___ TEXTE DE LA PAGE

Santo Domingo, République dominicaine — L’arrivée de Víctor « Ito » Bisonó à la tête de la diplomatie dominicaine ouvre une nouvelle séquence pour Saint-Domingue — et mérite une attention particulière côté haïtien. Le nouveau chancelier arrive avec un discours déjà rodé sur la crise haïtienne, la frontière, la migration et la responsabilité de la communauté internationale.
À peine installé, Bisonó a promis une Chancellerie « moderne, professionnelle et ouverte au monde », centrée sur la défense des intérêts nationaux, la protection des Dominicains à l’étranger et les investissements — mais aussi la démocratie, les droits humains et le droit international.
Le signal le plus net est venu de Washington. Le 22 août, le secrétaire d’État Marco Rubio a appelé Bisonó pour le féliciter ; les deux hommes ont évoqué commerce, sécurité et initiatives conjointes — la présidence dominicaine y voit la consolidation d’un agenda commun. Pour Haïti, ce rapprochement n’est pas anodin : Washington et Saint-Domingue partagent une préoccupation croissante pour la sécurité régionale et les flux migratoires, et plusieurs analyses appellent déjà à renforcer la coopération frontalière avec Haïti.

______

## CONSIGNES DE L'EXERCICE
1 - D'après l'article sur l'arrivée de Víctor Bisonó à la Chancellerie, pourquoi le rapprochement entre Washington et Saint-Domingue n'est-il pas anodin pour Haïti ? Répondez en une à trois phrases.
2 - Recopiez le passage de l'article qui s'ouvre sur les mots "À peine installé, Bisonó" et se referme sur "frontalière avec Haïti.".

___ DONNÉES FOURNIES

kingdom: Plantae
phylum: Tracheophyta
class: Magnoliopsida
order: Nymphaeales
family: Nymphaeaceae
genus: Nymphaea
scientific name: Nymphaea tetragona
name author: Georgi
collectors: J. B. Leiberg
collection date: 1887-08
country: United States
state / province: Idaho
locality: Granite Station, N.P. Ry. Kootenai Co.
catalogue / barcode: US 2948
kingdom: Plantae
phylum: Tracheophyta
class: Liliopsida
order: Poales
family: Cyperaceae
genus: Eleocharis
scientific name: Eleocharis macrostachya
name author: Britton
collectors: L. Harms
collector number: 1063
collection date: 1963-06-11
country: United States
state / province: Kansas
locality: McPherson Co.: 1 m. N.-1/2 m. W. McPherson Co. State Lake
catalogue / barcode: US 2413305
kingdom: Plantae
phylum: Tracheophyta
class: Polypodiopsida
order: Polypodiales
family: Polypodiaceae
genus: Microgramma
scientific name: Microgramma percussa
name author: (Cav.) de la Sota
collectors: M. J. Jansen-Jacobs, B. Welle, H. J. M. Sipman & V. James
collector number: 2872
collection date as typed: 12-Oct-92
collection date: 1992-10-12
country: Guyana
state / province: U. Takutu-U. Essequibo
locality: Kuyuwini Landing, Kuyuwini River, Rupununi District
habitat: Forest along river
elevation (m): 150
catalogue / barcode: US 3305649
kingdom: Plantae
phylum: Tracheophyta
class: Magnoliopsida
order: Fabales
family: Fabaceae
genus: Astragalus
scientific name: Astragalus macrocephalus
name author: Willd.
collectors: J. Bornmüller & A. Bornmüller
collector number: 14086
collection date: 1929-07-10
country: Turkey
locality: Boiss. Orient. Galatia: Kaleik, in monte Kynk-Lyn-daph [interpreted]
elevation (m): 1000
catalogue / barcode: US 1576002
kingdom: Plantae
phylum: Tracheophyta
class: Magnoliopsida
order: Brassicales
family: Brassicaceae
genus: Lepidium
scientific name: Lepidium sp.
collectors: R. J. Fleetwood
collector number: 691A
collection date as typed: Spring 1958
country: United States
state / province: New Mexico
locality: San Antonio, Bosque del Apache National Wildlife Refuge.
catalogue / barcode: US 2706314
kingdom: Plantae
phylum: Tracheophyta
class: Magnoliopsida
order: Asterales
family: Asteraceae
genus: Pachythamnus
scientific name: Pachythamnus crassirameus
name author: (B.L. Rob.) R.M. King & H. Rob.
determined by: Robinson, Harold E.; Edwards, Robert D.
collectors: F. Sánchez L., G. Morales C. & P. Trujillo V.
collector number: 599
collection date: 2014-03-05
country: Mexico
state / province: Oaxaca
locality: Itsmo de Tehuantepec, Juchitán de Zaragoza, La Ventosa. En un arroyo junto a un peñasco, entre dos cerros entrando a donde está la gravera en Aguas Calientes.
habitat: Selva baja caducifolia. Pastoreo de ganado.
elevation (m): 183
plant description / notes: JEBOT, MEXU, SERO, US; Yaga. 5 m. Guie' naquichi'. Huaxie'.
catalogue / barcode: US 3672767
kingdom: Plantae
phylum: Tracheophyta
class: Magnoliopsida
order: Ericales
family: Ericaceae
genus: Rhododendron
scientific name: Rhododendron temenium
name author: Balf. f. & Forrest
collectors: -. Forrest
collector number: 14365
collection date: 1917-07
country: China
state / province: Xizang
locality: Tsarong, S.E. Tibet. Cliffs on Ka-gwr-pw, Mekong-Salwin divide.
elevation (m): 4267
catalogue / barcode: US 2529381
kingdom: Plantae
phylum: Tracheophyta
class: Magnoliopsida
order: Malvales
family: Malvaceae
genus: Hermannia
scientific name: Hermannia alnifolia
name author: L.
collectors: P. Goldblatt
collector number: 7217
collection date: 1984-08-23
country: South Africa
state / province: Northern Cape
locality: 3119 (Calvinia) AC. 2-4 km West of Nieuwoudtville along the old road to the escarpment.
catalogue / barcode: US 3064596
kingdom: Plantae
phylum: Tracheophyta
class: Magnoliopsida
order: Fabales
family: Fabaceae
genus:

______

## VOS RÉPONSES RÉDIGÉES
1 - Ce rapprochement n'est pas anodin pour Haïti parce que Washington et Saint-Domingue partagent une préoccupation croissante pour la sécurité régionale et les flux migratoires. De plus, plusieurs analyses appellent déjà à renforcer la coopération frontalière avec Haïti.

2 -
À peine installé, Bisonó a promis une Chancellerie « moderne, professionnelle et ouverte au monde », centrée sur la défense des intérêts nationaux, la protection des Dominicains à l’étranger et les investissements — mais aussi la démocratie, les droits humains et le droit international.
Le signal le plus net est venu de Washington. Le 22 août, le secrétaire d’État Marco Rubio a appelé Bisonó pour le féliciter ; les deux hommes ont évoqué commerce, sécurité et initiatives conjointes — la présidence dominicaine y voit la consolidation d’un agenda commun. Pour Haïti, ce rapprochement n’est pas anodin : Washington et Saint-Domingue partagent une préoccupation croissante pour la sécurité régionale et les flux migratoires, et plusieurs analyses appellent déjà à renforcer la coopération frontalière avec Haïti.